The surtgis-parallel crate provides a compile-time switch:

#[cfg(feature = "parallel")]
use rayon::prelude::*;
#[cfg(not(feature = "parallel"))]
use std::iter as rayon_fallback;

With the parallel default feature, algorithm loops use par_iter / par_bridge. Without it (useful for WASM, where threading is a separate setup), the same code compiles to sequential iterators. One source, two targets.

The WASM build is currently serial because browser thread pools require SharedArrayBuffer and CORS headers that most hosts don’t provide by default. Adding WASM threading is tracked but not a priority — the per-tile work in a typical browser use case (small extents) doesn’t benefit enough to justify the deployment complexity.

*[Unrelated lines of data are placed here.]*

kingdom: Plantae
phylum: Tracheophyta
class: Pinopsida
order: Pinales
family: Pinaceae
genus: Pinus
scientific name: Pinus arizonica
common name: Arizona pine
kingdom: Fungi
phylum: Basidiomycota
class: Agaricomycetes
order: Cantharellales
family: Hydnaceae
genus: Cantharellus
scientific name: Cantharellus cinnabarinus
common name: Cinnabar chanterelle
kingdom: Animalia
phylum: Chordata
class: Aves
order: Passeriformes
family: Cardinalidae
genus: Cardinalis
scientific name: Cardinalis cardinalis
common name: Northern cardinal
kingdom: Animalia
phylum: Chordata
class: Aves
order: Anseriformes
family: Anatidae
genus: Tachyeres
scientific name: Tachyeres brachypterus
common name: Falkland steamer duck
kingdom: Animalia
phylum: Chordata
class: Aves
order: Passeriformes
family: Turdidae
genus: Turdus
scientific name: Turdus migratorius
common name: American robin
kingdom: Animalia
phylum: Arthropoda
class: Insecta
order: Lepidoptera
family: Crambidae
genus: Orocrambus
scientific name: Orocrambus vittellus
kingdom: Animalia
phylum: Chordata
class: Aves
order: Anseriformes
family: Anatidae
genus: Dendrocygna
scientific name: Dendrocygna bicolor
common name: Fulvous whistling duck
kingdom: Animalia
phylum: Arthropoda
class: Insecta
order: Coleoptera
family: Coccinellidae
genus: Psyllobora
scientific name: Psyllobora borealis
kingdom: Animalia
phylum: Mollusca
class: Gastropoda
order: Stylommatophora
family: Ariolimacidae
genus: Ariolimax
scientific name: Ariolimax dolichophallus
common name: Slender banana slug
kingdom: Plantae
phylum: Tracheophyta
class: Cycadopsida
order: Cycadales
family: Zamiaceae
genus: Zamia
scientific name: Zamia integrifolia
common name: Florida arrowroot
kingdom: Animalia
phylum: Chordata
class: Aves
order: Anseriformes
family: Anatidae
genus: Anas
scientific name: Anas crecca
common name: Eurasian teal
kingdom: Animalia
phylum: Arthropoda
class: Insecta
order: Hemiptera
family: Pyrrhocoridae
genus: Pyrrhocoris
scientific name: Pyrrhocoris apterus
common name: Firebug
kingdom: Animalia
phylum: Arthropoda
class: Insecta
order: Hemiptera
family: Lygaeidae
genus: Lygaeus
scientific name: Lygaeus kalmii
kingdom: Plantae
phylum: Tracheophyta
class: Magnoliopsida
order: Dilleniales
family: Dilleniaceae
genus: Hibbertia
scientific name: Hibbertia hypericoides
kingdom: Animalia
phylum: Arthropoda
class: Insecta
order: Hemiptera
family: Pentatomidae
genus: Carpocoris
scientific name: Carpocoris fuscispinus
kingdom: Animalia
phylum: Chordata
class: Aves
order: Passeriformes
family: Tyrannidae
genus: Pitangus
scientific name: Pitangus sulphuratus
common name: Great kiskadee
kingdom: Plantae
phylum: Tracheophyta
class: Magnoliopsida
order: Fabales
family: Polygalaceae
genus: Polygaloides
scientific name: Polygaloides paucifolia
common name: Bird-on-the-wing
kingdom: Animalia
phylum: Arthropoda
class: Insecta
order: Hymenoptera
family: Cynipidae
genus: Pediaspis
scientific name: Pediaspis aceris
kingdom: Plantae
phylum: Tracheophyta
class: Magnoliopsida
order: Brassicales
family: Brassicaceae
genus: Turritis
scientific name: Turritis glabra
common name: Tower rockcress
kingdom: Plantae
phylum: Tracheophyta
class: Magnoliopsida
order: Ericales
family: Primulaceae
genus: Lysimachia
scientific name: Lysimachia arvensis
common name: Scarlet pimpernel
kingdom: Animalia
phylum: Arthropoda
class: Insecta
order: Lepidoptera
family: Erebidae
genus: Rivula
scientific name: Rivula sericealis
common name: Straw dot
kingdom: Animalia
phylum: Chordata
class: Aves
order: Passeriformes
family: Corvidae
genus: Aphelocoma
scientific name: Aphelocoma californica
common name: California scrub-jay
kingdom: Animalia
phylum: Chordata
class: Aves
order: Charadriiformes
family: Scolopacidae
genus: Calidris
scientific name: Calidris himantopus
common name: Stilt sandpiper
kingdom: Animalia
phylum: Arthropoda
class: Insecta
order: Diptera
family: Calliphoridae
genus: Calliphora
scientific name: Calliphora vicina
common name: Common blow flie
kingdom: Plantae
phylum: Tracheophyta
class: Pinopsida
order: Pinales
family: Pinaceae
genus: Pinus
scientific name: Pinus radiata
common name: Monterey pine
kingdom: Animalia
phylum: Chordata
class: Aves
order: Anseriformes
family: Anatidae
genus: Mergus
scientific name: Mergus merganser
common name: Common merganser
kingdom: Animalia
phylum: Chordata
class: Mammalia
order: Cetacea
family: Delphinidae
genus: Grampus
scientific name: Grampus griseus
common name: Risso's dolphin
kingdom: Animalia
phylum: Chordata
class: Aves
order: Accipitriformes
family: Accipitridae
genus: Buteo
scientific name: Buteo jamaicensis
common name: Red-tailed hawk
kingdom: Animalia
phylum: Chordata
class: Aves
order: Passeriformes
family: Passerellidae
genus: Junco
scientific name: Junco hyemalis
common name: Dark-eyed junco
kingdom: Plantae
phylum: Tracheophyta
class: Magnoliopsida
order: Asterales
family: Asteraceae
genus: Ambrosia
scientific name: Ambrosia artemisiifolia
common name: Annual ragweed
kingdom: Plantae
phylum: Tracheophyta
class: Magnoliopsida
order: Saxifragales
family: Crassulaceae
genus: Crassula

STAC + COG: the cloud read path

surtgis-cloud handles the cloud-native read path, which is structurally different from “download the whole file then process it”:

  1. STAC search returns a list of items, each with asset hrefs (HTTPS or s3://) pointing at COG files on blob storage.
  2. CogReader::open(href) fetches the first ~64 KiB — enough to parse the TIFF header, IFD chain, and GeoKey directory — without reading tile data.
  3. reader.read_bbox(bbox) computes which internal tiles of the COG intersect the requested bbox, fetches exactly those tiles via HTTP range requests, decompresses them in parallel, and returns a Raster<T> of the intersection.

The key insight: for a 100 MB COG where your bbox only covers 1% of the image, you transfer ~1 MB and decompress ~1 MB. The stac composite pipeline composes this with strip processing so even very wide STAC extents have bounded peak memory.

See STAC integration philosophy for why the design chose this path over the alternatives (download-then-process, or GDAL-VSI-based access).

Why workspaces pin internal versions loosely

The ten crates share a version via [workspace.package] and reference each other with version = "0.7" (caret range) plus path = "../core". Local builds always use the path; crates.io resolution uses the version. This means:

  • Bumping any one crate breaks the build unless they all bump together.
  • Cutting a release = one version bump in the root Cargo.toml, one cargo publish per crate in dependency order.
  • cargo update picks up patch releases automatically; a minor bump (v0.7 → v0.8) requires consumers to update their dependency declaration.

This is heavier than publishing one monolithic crate, but it lets someone embed surtgis-core in a low-footprint context without dragging in the CLI or the cloud stack.